Hace tan sólo unos días, la noticia del descubrimiento de un montón de negativos pertenecientes a Ansel Adams, fue portada en muchos medios especializados. La historia es en sí interesante, ya que Rick Norsigian, un pintor de Fresno, California, se había encontrado con unas cajas de negativos en aquellas famosas ventas de garage de dicho país, en donde terminó adquiriéndolas por cuarenta y cinco dólares, tras regatearlas desde el precio original de setenta. Quien le vendió tan preciado material se debe querer matar, considerando que, luego de algunos años realizando investigaciones con expertos en arte forense, se determinó la autoría de Adams y el conjunto de negativos se tasó en cerca de doscientos millones de dólares.
La noticia viene al cuento porque Ansel Adams es posiblemente uno de los fotógrafos paisajistas más importantes de la historia, específicamente la de Estados Unidos, donde gran parte de las representaciones del Oeste han sido construidas sobre aquellos documentos de un lugar y una historia estampados sobre sales de plata. Eventos como el ya mencionado parecerían exhumar al presente sitios o lugares que han permanecido sepultados en el inconsciente popular, y en este sentido puede considerarse al cine como uno de los medios nigrománticos por excelencia. El retrato del Oeste, aquel más asociado a las cadenas montañosas de Colorado, de los vastos desiertos verdes y gigantescas empresas de transportación de ganado, ha sido bastante fluctuante (especialmente luego de finalizada la época de oro de los westerns), desde Río Rojo hasta Brokeback Mountain, como si su imagen se recompusiera con películas que aparecen cada tanto, para dar una nueva pincelada al lienzo.
Es en esta tradición, pero al mismo tiempo, estilísticamente lejos de ella, que aparece Hierba de búfalo. El documental, filmado por la pareja de antropólogos Ilisa Barbash y Lucien Castaing-Taylor, está construido en base a una cámara morosa, que a todo momento mantiene casi intacta la ética de no intervenir frente al elemento de estudio. Es así que la película, por fuera de la embriagante fotografía de las montañas de Montana, nunca recurre a un score musical, y prácticamente no mantiene diálogo con ninguno de los protagonistas. En este punto, algo interesante a mencionar es que casi íntegramente durante la primera mitad del film, el rol protagónico permanece invertido, ya que el verdadero protagonista son las tres mil ovejas del rancho, próximas a ser llevadas a pastar en praderas públicas del Oeste, mientras que los hombres, aquellos vaqueros a la vieja usanza, son reducidos meramente a algo que se agita en el background. Es interesante hablar de aquel conjunto de animales como un personaje, ya que en el film, si hay algo que queda claro es que no existe tal cosa como una oveja. Por el contrario, las ovejas se presentan integradas a un flujo, como si el rebaño fuera una fuerza o un megaorganismo, una especie de sinóforo que va mutando y cambiando de forma como la membrana de una célula.

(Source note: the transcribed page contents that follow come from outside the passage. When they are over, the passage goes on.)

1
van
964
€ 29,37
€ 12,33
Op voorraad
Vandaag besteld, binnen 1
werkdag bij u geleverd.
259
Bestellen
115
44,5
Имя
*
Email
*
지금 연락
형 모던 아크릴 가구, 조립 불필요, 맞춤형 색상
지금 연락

La segunda mitad se descentra de los animales y pasa al drama de los vaqueros, dos personas solitarias que deberán mantener lo más intacto posible al rebaño, escalando montañas y protegiéndolo de los ataques de osos pardos (particularmente impactante es la escena en que la cámara los filma desde lejos, en la espesura de la noche, viéndose sólo unos ojos iluminados que trepidan en el horizonte). Ante este estilo despojado y ritmo de fluido constante, muchos pensarían que la película puede resultar tediosa pero, curiosamente, los directores se encargan de aportar ciertas imágenes que van recargando los cartuchos emocionales a medida que el rodaje se despliega. Tenemos el caso de un cordero recién nacido, al que se lo viste con la piel recién extraída de otro que acaba de morir, para que la madre de este último confunda sus olores, dejándolo mamar de ella. O también está el retrato de los perros pastores, que a pesar de serles completamente fieles a su amo, terminan comiendo los restos de una oveja que fue devorada por un oso.
La vida de los vaqueros también está lejos de ser meramente plácida, y en eso vemos cómo uno de ellos, en una charla telefónica, desesperado por lo extenuante de su tarea grita: “¡Me gustaría poder disfrutar estas montañas, en vez de odiarlas!”.

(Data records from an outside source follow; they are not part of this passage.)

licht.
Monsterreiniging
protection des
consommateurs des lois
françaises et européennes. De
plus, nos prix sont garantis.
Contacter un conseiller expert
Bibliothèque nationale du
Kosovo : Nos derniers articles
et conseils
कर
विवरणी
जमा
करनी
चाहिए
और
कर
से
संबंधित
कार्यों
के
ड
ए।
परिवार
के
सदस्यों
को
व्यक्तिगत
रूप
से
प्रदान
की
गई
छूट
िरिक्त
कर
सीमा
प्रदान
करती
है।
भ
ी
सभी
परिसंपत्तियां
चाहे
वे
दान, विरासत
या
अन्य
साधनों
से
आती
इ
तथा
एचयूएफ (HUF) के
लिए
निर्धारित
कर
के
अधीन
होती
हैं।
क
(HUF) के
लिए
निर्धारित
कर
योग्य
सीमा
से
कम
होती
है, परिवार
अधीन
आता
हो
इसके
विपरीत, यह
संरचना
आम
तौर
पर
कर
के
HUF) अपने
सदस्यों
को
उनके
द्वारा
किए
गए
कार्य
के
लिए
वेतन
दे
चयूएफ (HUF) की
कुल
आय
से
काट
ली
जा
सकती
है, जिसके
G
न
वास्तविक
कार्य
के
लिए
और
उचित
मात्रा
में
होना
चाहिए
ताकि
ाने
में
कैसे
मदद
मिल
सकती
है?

El film concluye con el fin del verano, y podríamos preguntarnos si la llegada del otoño no coincide con el ocaso de una actividad que en no mucho tiempo parecería sólo existir en sus retratos en films o fotografías. Sea cual sea la voluntad de los directores (la película siempre parece escaparse a la metáfora fácil, uno de los elementos que la preserva sobria, pero también honesta), lo único que parece inmortal son esas montañas, aquel cielo, aquellas cañadas.